I am always amazed at how a little heat and fat can transform a powerful, hot onion into melting sweetness. This custardy (and sweet) onion tart was dinner last night, along with a roasted beet and garden lettuce salad.
The Onion Tart is a Deborah Madison recipe via The New York Times. I made two small changes to the original version. I sautéed the onions in extra-virgin olive oil instead of butter, and I prebaked the tart crust for 15 minutes before filling with the onion mixture. (I never pour custard into an unbaked tart shell.)
Delicious directly from the oven, or at room temperature -- think lazy, French Rosé lunch!
for the filling:
• 2 slices of bacon, cut into 1/4-inch-wide pieces
• 1 1/2 pound onions, preferably white, diced
• 3 tablespoons extra-virgin olive oil
• 1 generous teaspoon fresh thyme leaves
• Sea salt
• Freshly ground black pepper
• 3 large eggs
• 1/2 cup crème fraîche or heavy cream
• 1/2 cup whole milk
• 1 cup grated Gruyére cheese
for the crust:
• 1 cup plus 2 tablespoons white whole-wheat flour
• 1/4 teaspoon salt
• 6 tablespoons cold, unsalted butter cut into small cubes
• 3 tablespoons ice water
1. To make the crust: Place the flour and salt in the bowl of a food processor. Pulse once or twice to combine. Add the cold butter and pulse until the size of small peas. Add the ice water slowly, while pulsing. Gather the dough and place on a piece of plastic wrap. Press into a disc and wrap securely. Refrigerate for 2 hours.

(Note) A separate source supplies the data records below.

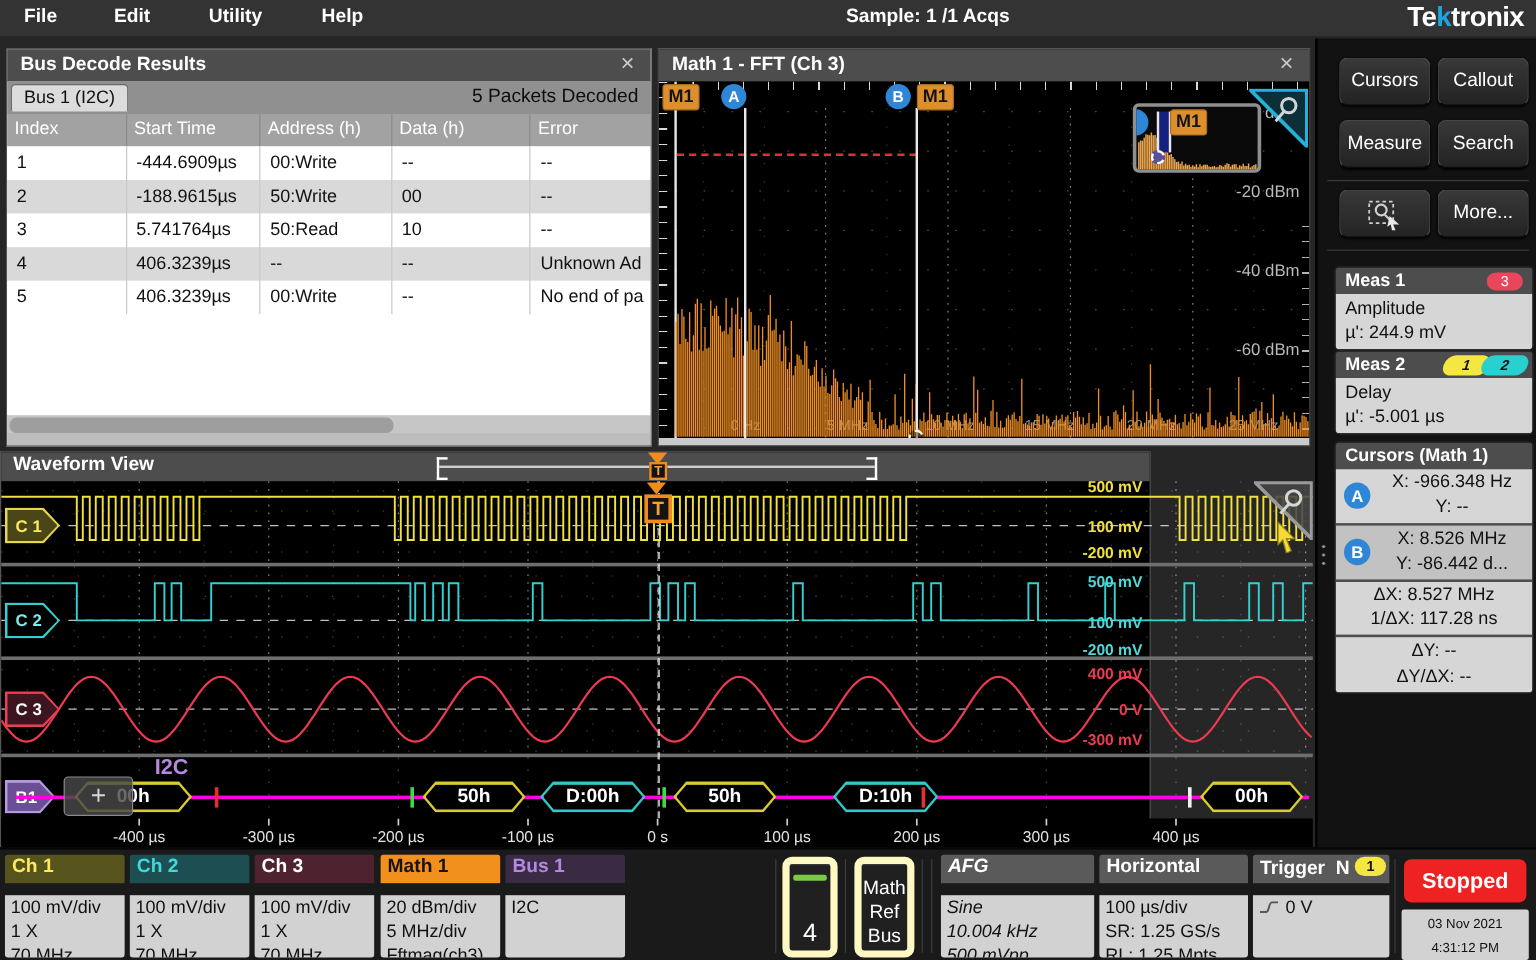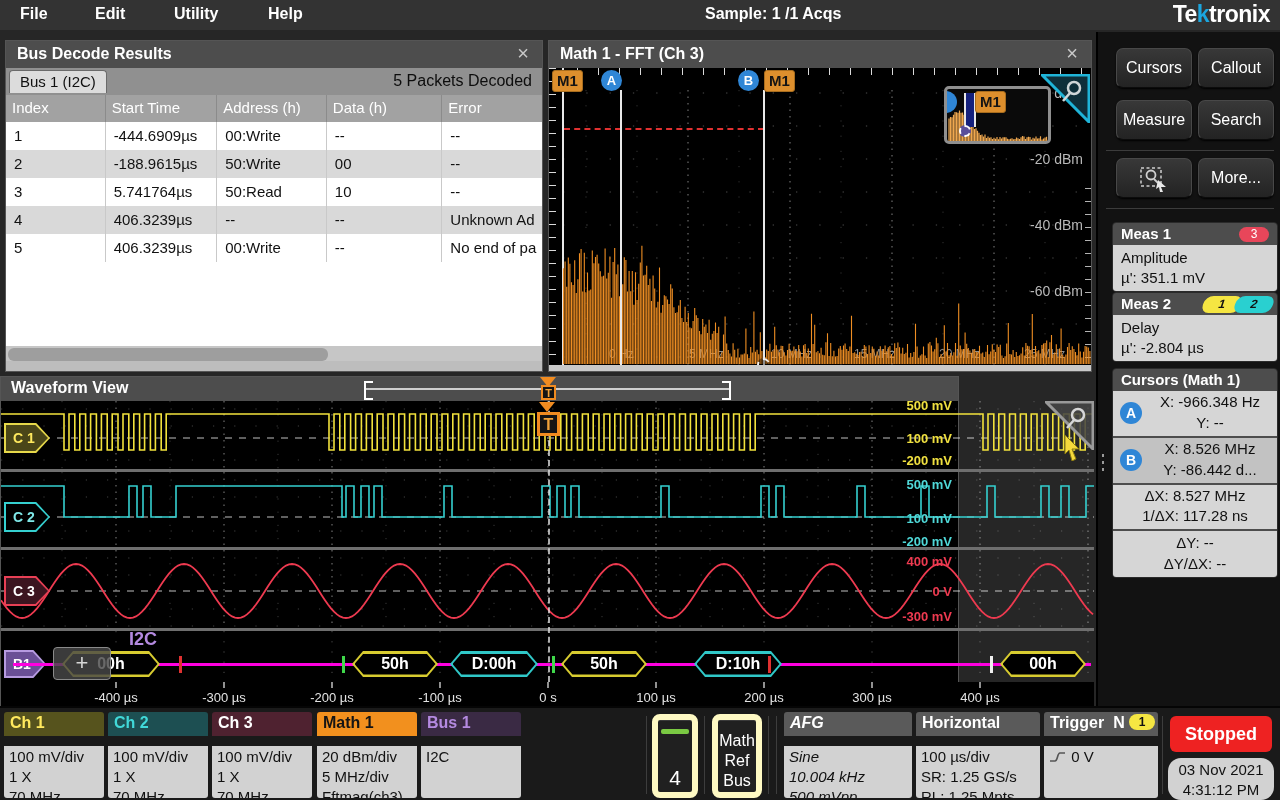--- a/index.html
+++ b/index.html
@@ -110,22 +110,22 @@
   
   #bottombar{position:absolute;left:0;top:706px;width:1280px;height:94px;background:#1a1a1a;border-top:2px solid #050505;}
   .badge{position:absolute;top:4px;width:100px;height:86px;border-radius:3px;overflow:hidden;}
   .badge .hd{height:24px;font-size:16px;font-weight:bold;padding:2px 0 0 6px;box-sizing:border-box;}
   .badge .bd{background:#d2d2d2;color:#111;font-size:15px;line-height:20px;padding:1px 5px;height:62px;box-sizing:border-box;margin-top:10px;}
   .vsep{position:absolute;top:8px;width:1px;height:78px;background:#3d3d3d;}
   .sqbtn{position:absolute;top:6px;background:#202020;border:6px solid #fef9c3;border-radius:8px;box-sizing:border-box;
          color:#fff;text-align:center;box-shadow:inset 0 1px 0 #3a3a3a;}
   #stopped{position:absolute;left:1170px;top:8px;width:102px;height:36px;background:#ee2222;border-radius:6px;
            color:#fff;font-weight:bold;font-size:18px;text-align:center;line-height:36px;}
-  #datebox{position:absolute;left:1168px;top:50px;width:106px;height:42px;background:#d2d2d2;border-radius:13px;
-           color:#111;font-size:15px;text-align:center;line-height:20px;padding-top:2px;box-sizing:border-box;}
+  #datebox{position:absolute;left:1168px;top:50px;width:106px;height:42px;background:#d2d2d2;border-radius:2px;
+           color:#111;font-size:11px;text-align:center;line-height:20px;padding-top:2px;box-sizing:border-box;}
 </style>
 </head>
 <body>
 
 <div id="app">
 
   <div id="menubar">
     <span class="menu-item" style="left:20px;">File</span>
     <span class="menu-item" style="left:95px;">Edit</span>
     <span class="menu-item" style="left:174px;">Utility</span>
@@ -484,35 +484,35 @@
     <div class="sbtn" style="left:100px;top:126px;">More...</div>
     <div class="sdiv" style="top:176px;"></div>
 
     <div class="card" style="top:190px;">
       <div class="hd">
           <span class="t">Meas 1</span>
         <span class="pillred">3</span>
         </div>
       <div class="bd">
           <div>Amplitude</div>
-        <div>µ': 351.1 mV</div>
+        <div>µ': 244.9 mV</div>
         </div>
     </div>
 
     <div class="card" style="top:260px;">
       <div class="hd">
           <span class="t">Meas 2</span>
         <span class="pill2">
           <span class="pp pp1">1</span>
             <span class="pp pp2">2</span>
         </span>
         </div>
       <div class="bd">
           <div>Delay</div>
-        <div>µ': -2.804 µs</div>
+        <div>µ': -5.001 µs</div>
         </div>
     </div>
 
     <div class="card" style="top:336px;">
       <div class="hd">
           <span class="t">Cursors (Math 1)</span>
         </div>
       <div class="csec" style="height:45px;border-top:none;">
         <span class="ccirc">A</span>
         <span class="l1" style="top:2px;">X: -966.348 Hz</span>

2. Fry the bacon in a skillet until brown. Remove bacon to paper towels to drain; wipe the skillet dry. Over medium-low heat, add the olive oil to the skillet and then the onions. Sprinkle fresh thyme leaves over the onions. Cook, stirring frequently, until onions just begin to turn golden, about 20 minutes. Lower the heat if they start to brown. You want a pale, gold color when finished. Season with salt and pepper. Remove onions from heat and let cool.
3. Remove the tart dough from the refrigerator. On a lightly-floured work surface, roll the dough to fit either a 9-inch round, or a rectangular tart pan. Transfer the dough to the pan and gently press into place. Trim dough at edge of pan. This is a very delicate dough and you will most likely have rips and tears. Use the trimmed dough to patch tears. Save any remaining scrap dough at room temperature while tart shell bakes. Place tart shell in freezer while preheating oven. Preheat to 400˚F. When ready, take the tart shell from the freezer and line with foil. Fill the shell with dried beans or rice and bake on the middle shelf of oven for 15 minutes. Carefully remove foil and filling and place tart pan on a rimmed baking sheet. Carefully patch any additional holes in the crust with reserved, room temperature dough. Set aside until needed.
4. In a large mixing bowl, whisk together the eggs, crème fraîche (or heavy cream), milk, and Gruyére cheese. Add the onions and reserved bacon; mix gently. Ladle the onion-custard mixture into the tart shell and place the baking sheet on center shelf of oven.
5. Bake tart for 45 - 50 minutes or until custard is set and golden. Let cool briefly before cutting. Serve with a garden salad.
TAKE a LOOK:
6/28/2013 10:57:29 pm
Eileen, the Walla Walla onions are in at the Farmers Market and I may have to make Korean onion pancakes first but then when time allows make this dreamy crusty, creamy thing. I'll have to give the whole wheat flour a try as I've had limited pie dough success with it. Thanks!
6/28/2013 11:00:41 pm
Tom -- I almost made my traditional savory tart crust recipe since I'm not a huge fan of making crusts with whole wheat, either. But I'm glad I stayed true to the recipe. It's tricky to work with, but I liked the taste of it with the onions.
6/29/2013 12:33:32 am
This is my go to onion tart recipe! When I harvest my dozens of onions, I guess I will make it! My favorite of all time.
6/29/2013 07:51:47 am
Sounds delicious. Good tip about the prebaking, I agree ... soggy = undercooked and less flavor.